| What you should do |
Copy the entries below word for word, from their start through the line that contains "приблизиться к отметке", including that line.

= = = = =

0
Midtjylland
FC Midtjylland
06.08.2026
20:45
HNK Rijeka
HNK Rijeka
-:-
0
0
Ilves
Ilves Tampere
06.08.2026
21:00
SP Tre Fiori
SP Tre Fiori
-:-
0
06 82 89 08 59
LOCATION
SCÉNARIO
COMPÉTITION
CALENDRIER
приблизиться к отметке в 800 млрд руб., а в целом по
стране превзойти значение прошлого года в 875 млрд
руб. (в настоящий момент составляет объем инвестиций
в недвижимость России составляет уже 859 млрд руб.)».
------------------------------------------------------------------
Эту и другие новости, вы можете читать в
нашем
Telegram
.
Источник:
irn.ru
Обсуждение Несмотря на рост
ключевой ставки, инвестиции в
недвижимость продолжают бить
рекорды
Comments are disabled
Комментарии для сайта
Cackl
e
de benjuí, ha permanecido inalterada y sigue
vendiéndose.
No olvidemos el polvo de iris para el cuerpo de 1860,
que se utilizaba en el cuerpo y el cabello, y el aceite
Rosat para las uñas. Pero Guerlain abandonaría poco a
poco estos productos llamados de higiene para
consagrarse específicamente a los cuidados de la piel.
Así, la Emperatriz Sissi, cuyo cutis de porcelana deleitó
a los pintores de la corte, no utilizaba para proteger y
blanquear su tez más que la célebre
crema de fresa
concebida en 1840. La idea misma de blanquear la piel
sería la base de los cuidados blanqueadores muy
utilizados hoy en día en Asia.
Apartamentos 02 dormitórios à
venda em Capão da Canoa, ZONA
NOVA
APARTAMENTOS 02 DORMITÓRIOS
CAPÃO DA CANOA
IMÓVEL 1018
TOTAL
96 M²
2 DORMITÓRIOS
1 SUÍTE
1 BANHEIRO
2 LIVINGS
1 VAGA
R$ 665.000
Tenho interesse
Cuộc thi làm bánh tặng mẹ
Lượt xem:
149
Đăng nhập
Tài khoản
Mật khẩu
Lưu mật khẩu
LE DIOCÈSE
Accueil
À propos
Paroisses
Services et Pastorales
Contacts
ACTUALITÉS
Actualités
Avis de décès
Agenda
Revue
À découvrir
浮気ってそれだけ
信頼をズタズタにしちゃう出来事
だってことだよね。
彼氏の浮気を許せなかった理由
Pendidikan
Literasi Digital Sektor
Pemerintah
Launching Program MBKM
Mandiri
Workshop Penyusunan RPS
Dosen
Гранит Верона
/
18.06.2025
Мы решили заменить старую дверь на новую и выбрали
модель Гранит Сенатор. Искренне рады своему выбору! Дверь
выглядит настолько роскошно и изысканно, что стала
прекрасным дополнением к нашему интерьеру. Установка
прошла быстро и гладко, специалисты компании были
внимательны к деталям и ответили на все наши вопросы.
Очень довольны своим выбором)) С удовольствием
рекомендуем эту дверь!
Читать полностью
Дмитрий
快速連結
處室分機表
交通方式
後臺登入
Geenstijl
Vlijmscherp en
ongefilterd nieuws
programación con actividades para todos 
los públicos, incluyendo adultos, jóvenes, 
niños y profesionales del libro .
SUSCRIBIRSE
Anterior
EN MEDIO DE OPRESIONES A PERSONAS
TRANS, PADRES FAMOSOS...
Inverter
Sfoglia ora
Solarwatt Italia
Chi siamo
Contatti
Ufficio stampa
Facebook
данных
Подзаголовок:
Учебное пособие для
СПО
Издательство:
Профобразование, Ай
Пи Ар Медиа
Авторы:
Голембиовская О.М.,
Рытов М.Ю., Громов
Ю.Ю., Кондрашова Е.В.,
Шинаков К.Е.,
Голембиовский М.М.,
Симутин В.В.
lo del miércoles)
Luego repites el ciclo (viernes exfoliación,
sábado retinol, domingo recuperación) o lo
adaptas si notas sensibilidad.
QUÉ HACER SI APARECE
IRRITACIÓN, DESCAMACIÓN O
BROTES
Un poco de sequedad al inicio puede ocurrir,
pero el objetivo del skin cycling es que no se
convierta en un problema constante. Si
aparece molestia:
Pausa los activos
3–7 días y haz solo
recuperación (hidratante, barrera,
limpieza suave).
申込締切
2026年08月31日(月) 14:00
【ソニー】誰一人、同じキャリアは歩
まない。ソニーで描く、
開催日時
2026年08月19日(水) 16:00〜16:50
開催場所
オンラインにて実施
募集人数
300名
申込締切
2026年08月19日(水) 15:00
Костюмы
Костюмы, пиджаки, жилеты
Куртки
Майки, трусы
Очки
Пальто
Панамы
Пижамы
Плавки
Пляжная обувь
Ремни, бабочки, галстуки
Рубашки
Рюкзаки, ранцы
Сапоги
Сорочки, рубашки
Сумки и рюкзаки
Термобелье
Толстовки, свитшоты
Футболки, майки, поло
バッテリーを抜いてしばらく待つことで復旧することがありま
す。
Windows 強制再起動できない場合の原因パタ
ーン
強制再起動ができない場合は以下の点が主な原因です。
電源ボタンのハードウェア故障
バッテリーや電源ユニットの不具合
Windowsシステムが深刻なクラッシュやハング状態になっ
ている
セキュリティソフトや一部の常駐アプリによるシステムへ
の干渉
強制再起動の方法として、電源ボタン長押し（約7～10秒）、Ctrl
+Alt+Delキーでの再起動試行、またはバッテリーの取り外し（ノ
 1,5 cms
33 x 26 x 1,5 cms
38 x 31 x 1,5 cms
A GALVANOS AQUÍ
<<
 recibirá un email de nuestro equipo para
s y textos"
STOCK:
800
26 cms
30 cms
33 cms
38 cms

= = = = =

| Response to this task |
0
Midtjylland
FC Midtjylland
06.08.2026
20:45
HNK Rijeka
HNK Rijeka
-:-
0
0
Ilves
Ilves Tampere
06.08.2026
21:00
SP Tre Fiori
SP Tre Fiori
-:-
0
06 82 89 08 59
LOCATION
SCÉNARIO
COMPÉTITION
CALENDRIER
приблизиться к отметке в 800 млрд руб., а в целом по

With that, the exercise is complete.